A solo project built to see whether a PostgreSQL-on-AWS-RDS pipeline could quantify the relationship between cashtag-tagged tweet sentiment and the underlying asset's price movement — taking a single high-volume cashtag ($ETH) and riding it end-to-end from raw tweets to a materialised-view mini-warehouse to a dual-axis chart.

Tech: Python (pandas, TextBlob, SQLAlchemy, psycopg2) · PostgreSQL · AWS RDS · pgAdmin · Jupyter


Why tweets → stocks

The academic inspiration here is Bollen, Mao & Zeng's 2011 paper "Twitter mood predicts the stock market," which famously showed that aggregate Twitter sentiment had some predictive power on Dow Jones closing values a few days later. That paper was a big deal when it came out because it gave a concrete, testable version of the "wisdom of crowds" hypothesis — that the distributed emotional state of millions of people, each of whom knows a little about something, might contain information that the market hasn't priced in yet.

I wanted to see how much of that claim survives contact with a more modest setup: a single cashtag, a single asset, a single year, and off-the-shelf sentiment scoring. The actual question: at the scale you can build in a side project, does tweet sentiment track price movement at all — and if it does, does it lead, lag, or move together?
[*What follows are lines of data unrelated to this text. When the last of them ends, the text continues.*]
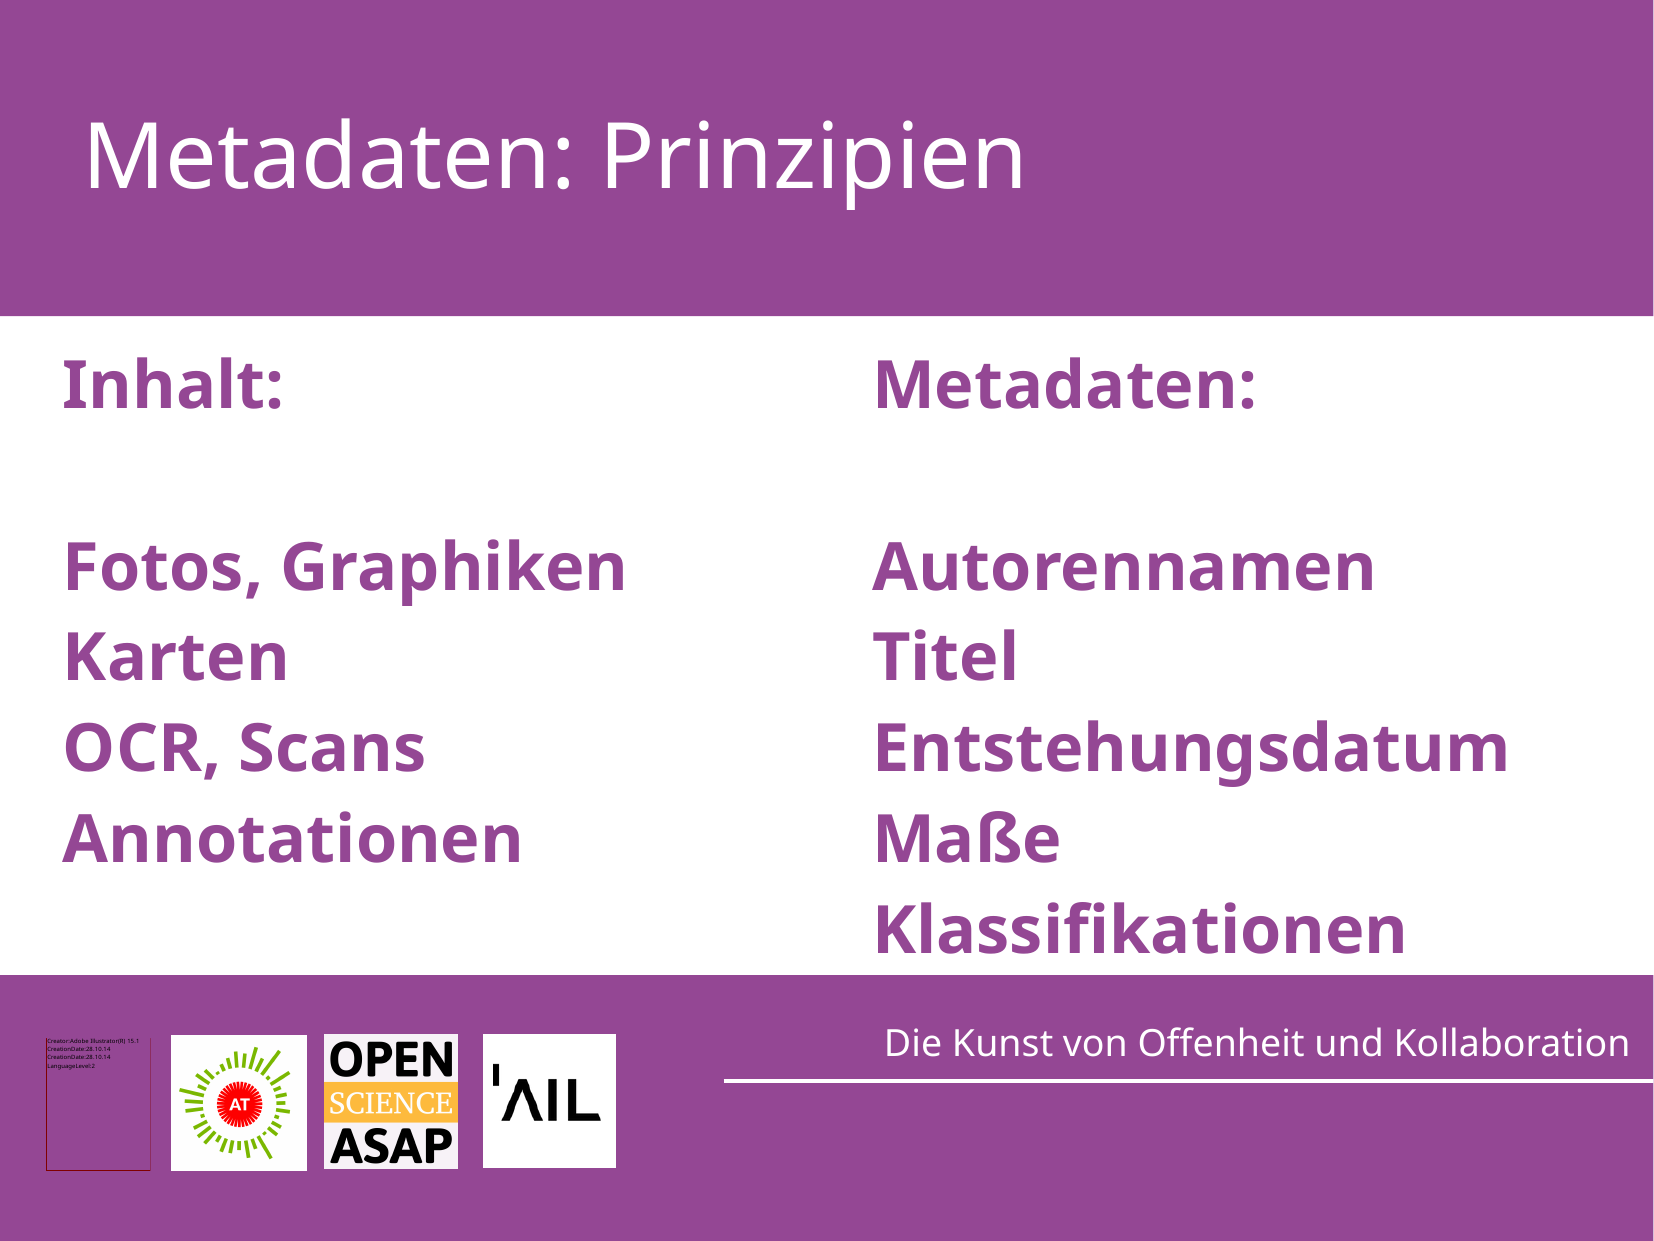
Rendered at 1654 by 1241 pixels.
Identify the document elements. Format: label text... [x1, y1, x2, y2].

picture [171, 1035, 307, 1171]
picture [483, 1034, 616, 1168]
picture [324, 1034, 458, 1169]
text_box [0, 0, 1654, 1241]
picture [45, 1039, 151, 1171]
text_box Metadaten: Autorennamen Titel Entstehungsdatum Maße Klassifikationen [857, 329, 1530, 870]
text_box Inhalt: Fotos, Graphiken Karten OCR, Scans Annotationen [48, 329, 721, 795]
text_box Die Kunst von Offenheit und Kollaboration [869, 1009, 1624, 1067]
title Metadaten: Prinzipien [82, 49, 1571, 257]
The answer (spoiler) turned out to be "weakly, directionally, and mostly in a way that would not make you money" — which is a useful result, because it's the result most such pipelines produce, and it's the one papers don't tend to publish.
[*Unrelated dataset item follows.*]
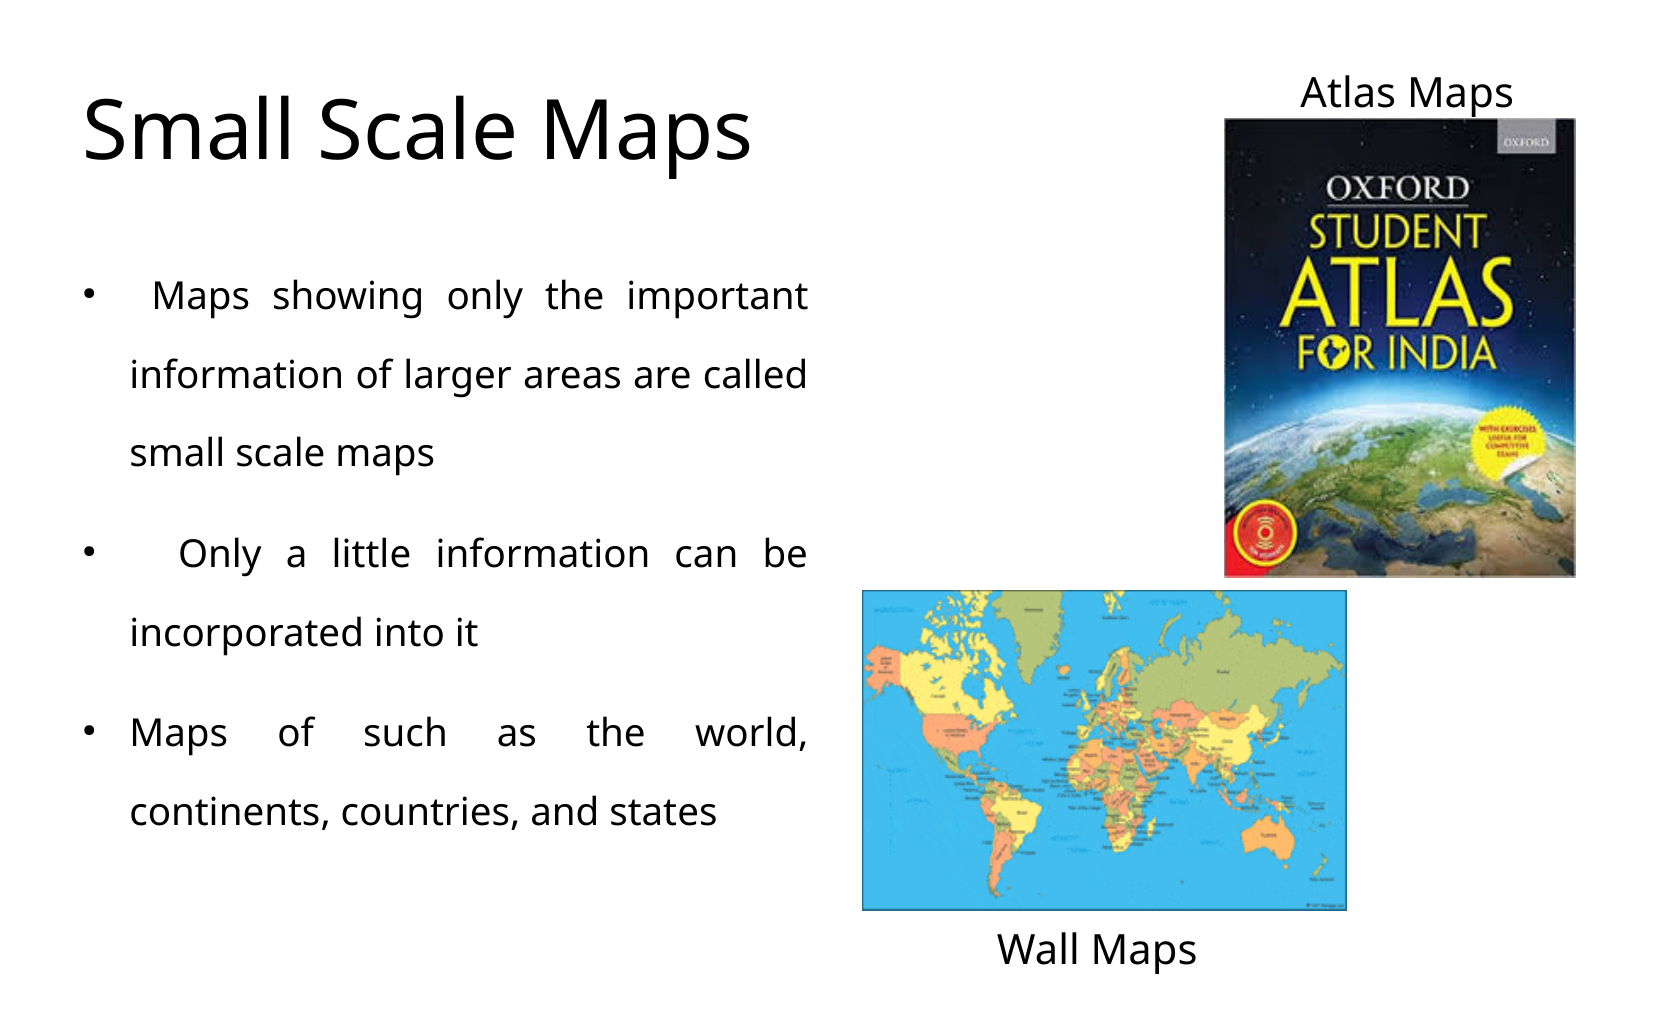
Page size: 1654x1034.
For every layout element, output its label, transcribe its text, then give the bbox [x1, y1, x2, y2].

I picked $ETH because the cashtag dataset I pulled (Zenodo DOI 10.5281/zenodo.2686861) was heavily weighted toward it. I considered the obvious candidates (TSLA, AMZN, meme names) but the dataset's actual density was in crypto-adjacent cashtags, and rather than fight the data I followed where it was thickest. $ETH in 2017 has the additional nice property of a real run-up and a real drawdown inside the window, so you're not just staring at a flat line trying to find a 2% correlation.
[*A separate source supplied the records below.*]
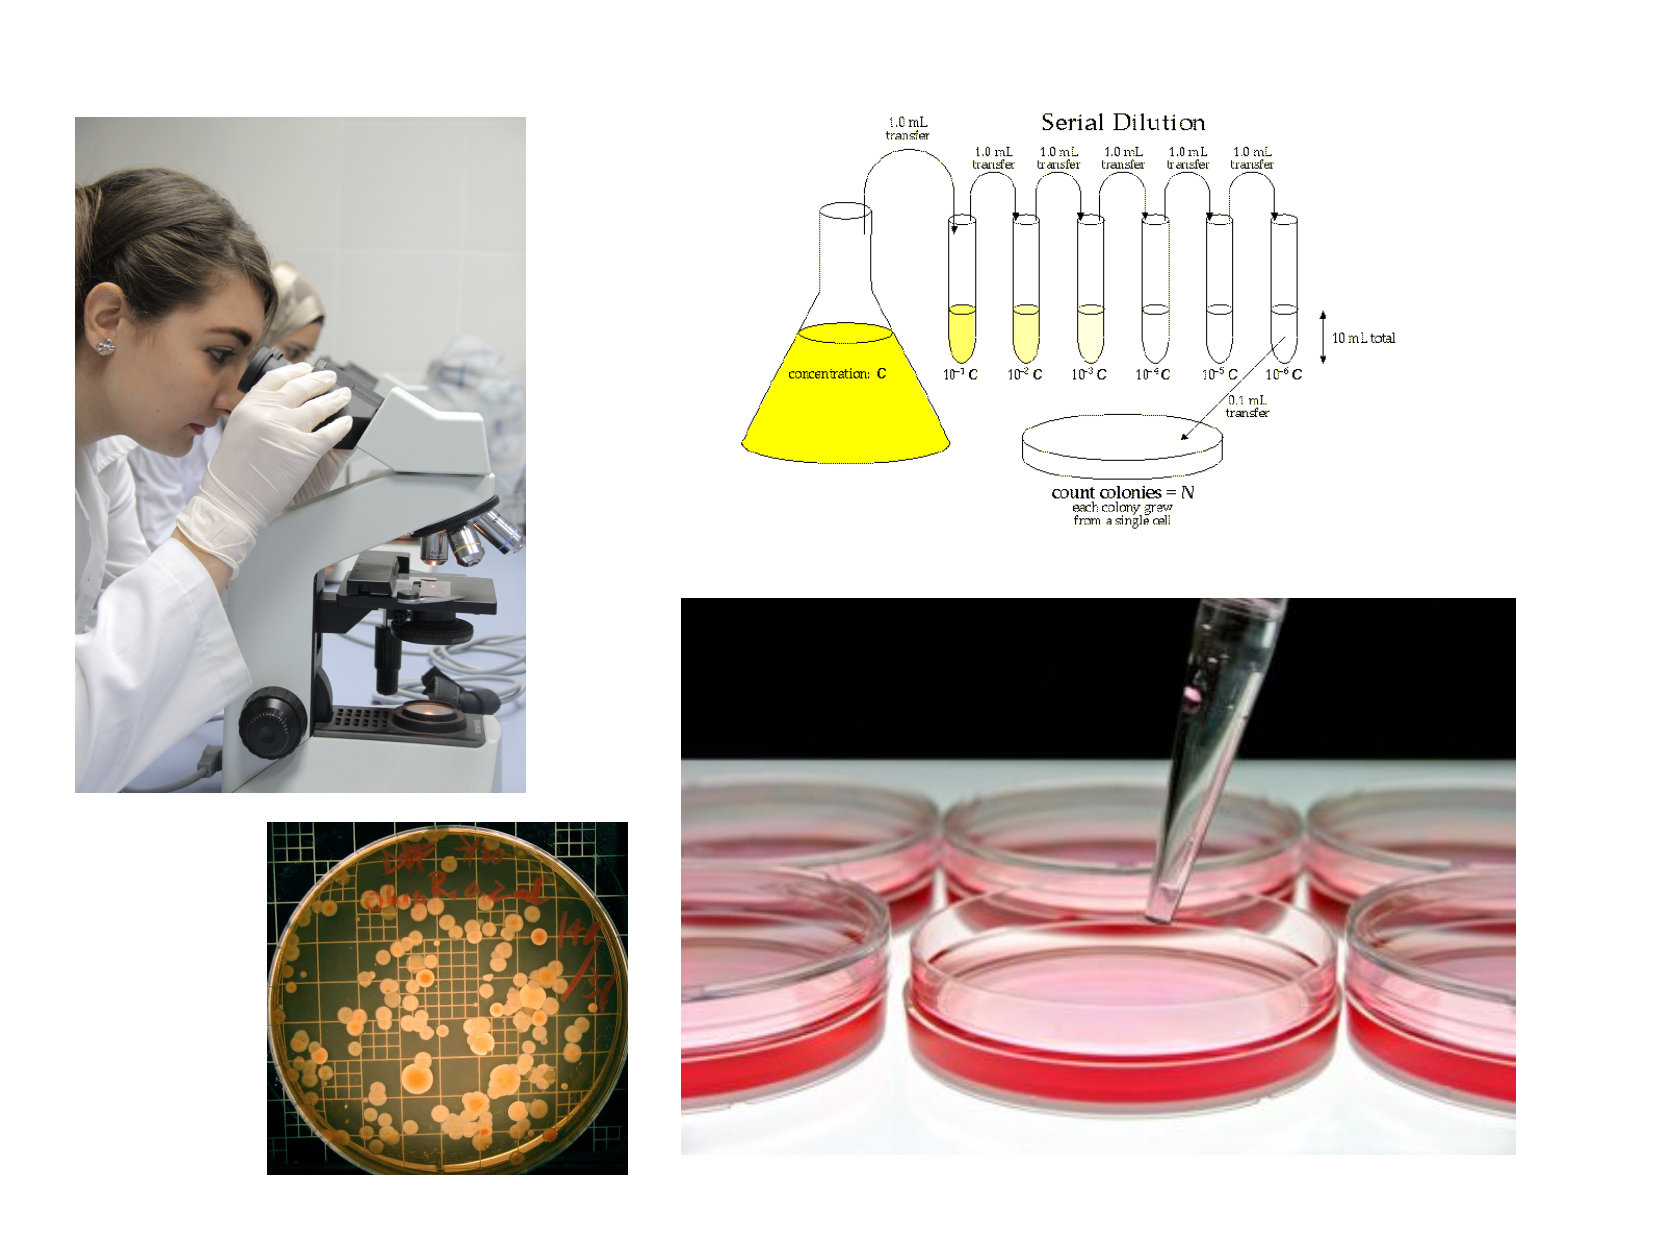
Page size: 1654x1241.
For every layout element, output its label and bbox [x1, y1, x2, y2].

picture [75, 117, 526, 793]
picture [267, 822, 628, 1175]
picture [735, 103, 1411, 536]
picture [681, 598, 1516, 1156]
The wisdom-of-crowds hypothesis

A short detour on what the hypothesis is actually claiming. Twitter sentiment could be informative about future prices for a few different reasons:

  1. Genuine information. A subset of tweet authors actually know something — they're traders, they're close to a company, they spotted a filing — and their tweets encode that information before it's reflected in the price.
  2. Collective mood. Even if no individual tweet is informative, the aggregate sentiment captures some affective state that correlates with buying or selling pressure across the broader market.
  3. Coordination. Pump-and-dump campaigns, coordinated FUD, influencer calls. Tweets aren't describing the market — they're trying to move it.
  4. Nothing. Tweets lag the price, because people tweet about what just happened. Or the relationship is so noisy that it's dominated by unrelated external events on almost every day.

All four of those can be true simultaneously, and for a cashtag like $ETH in 2017, I'd bet all four were. That's what makes "correlation between sentiment and price" a weak test: the same correlation is consistent with very different generative stories, and you can't distinguish them from the time series alone.

Architecture

flowchart LR
  A[Zenodo<br/>finance-tagged tweets] --> C[Python ingest<br/>psycopg2 COPY]
  B[Yahoo Finance + NYSE<br/>symbol directory] --> C
  C --> D[(PostgreSQL<br/>on AWS RDS)]
  D --> E[TextBlob<br/>sentiment scoring]
  E --> D
  D --> F[Materialized view<br/>stock_sentiment_analysis<br/>+ B-tree indexes]
  F --> G[Daily aggregation<br/>SQL]
  G --> H[Matplotlib<br/>dual-axis chart]

The design decision I'm most proud of here is keeping the heavy joining and aggregation in Postgres rather than dragging everything into a notebook. Pandas is a wonderful tool for 100k rows; it is a bad tool for 6 million rows of tweets joined against a symbol directory joined against a year of daily price data. SQL was designed for that workload. Once I committed to "the database is the computation layer," everything downstream got easier.

Data choices

Tweets. The Zenodo cashtag dataset is a collection of finance-tagged tweets (cashtag format, like $AAPL or $ETH) scraped over 2017. It's not exhaustive — it samples — but it's cleanly structured, has the tweet IDs, timestamps, cashtag extractions already done, and crucially it's publicly cite-able so my work is reproducible by anyone who can download the same DOI.